[Records provided Boundary: Start]

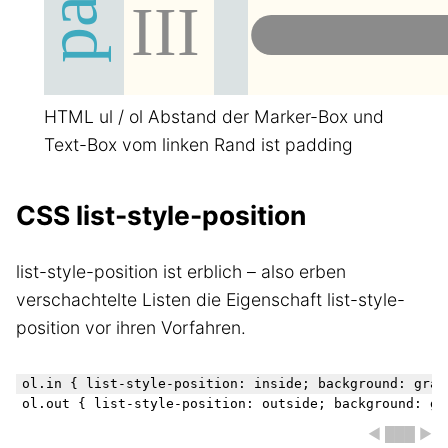
HTML ul / ol Abstand der Marker-Box und
Text-Box vom linken Rand ist padding
CSS list-style-position
list-style-position ist erblich – also erben
verschachtelte Listen die Eigenschaft list-style-
position vor ihren Vorfahren.
ol.in { list-style-position: inside; background: gray;
◀ ███ ▶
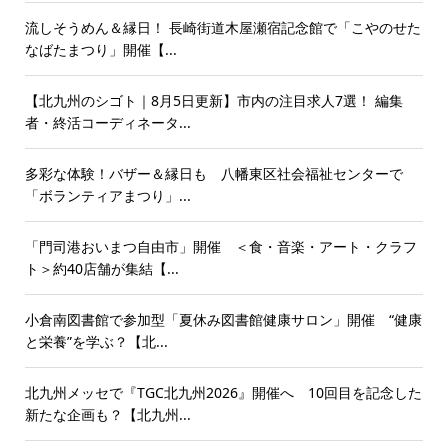
流しそうめん＆縁日！ 長崎街道木屋瀬宿記念館で「こやのせた
なばたまつり」開催【...
【北九州のシゴト｜8月5日更新】市内の注目求人7選！ 編集
者・終活コーディネータ...
多彩な体験！バザー＆縁日も 八幡東区社会福祉センターで
「ボランティアまつり」...
「門司港おいまつ自由市」開催 ＜食・音楽・アート・クラフ
ト＞約40店舗が集結【...
小倉南図書館で参加型「夏休み図書館健康サロン」開催 “健康
と栄養”を学ぶ？【北...
北九州メッセで『TGC北九州2026』開催へ 10回目を記念した
新たな企画も？【北九州...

[Records provided Boundary: End]

Description of the task: Your task is to reproduce exactly the lines running from the line that contains "CSS list-style-position" to the end of the records, pictures excluded.

Solution to this exercise:
CSS list-style-position
list-style-position ist erblich – also erben
verschachtelte Listen die Eigenschaft list-style-
position vor ihren Vorfahren.
ol.in { list-style-position: inside; background: gray;
◀ ███ ▶
流しそうめん＆縁日！ 長崎街道木屋瀬宿記念館で「こやのせた
なばたまつり」開催【...
【北九州のシゴト｜8月5日更新】市内の注目求人7選！ 編集
者・終活コーディネータ...
多彩な体験！バザー＆縁日も 八幡東区社会福祉センターで
「ボランティアまつり」...
「門司港おいまつ自由市」開催 ＜食・音楽・アート・クラフ
ト＞約40店舗が集結【...
小倉南図書館で参加型「夏休み図書館健康サロン」開催 “健康
と栄養”を学ぶ？【北...
北九州メッセで『TGC北九州2026』開催へ 10回目を記念した
新たな企画も？【北九州...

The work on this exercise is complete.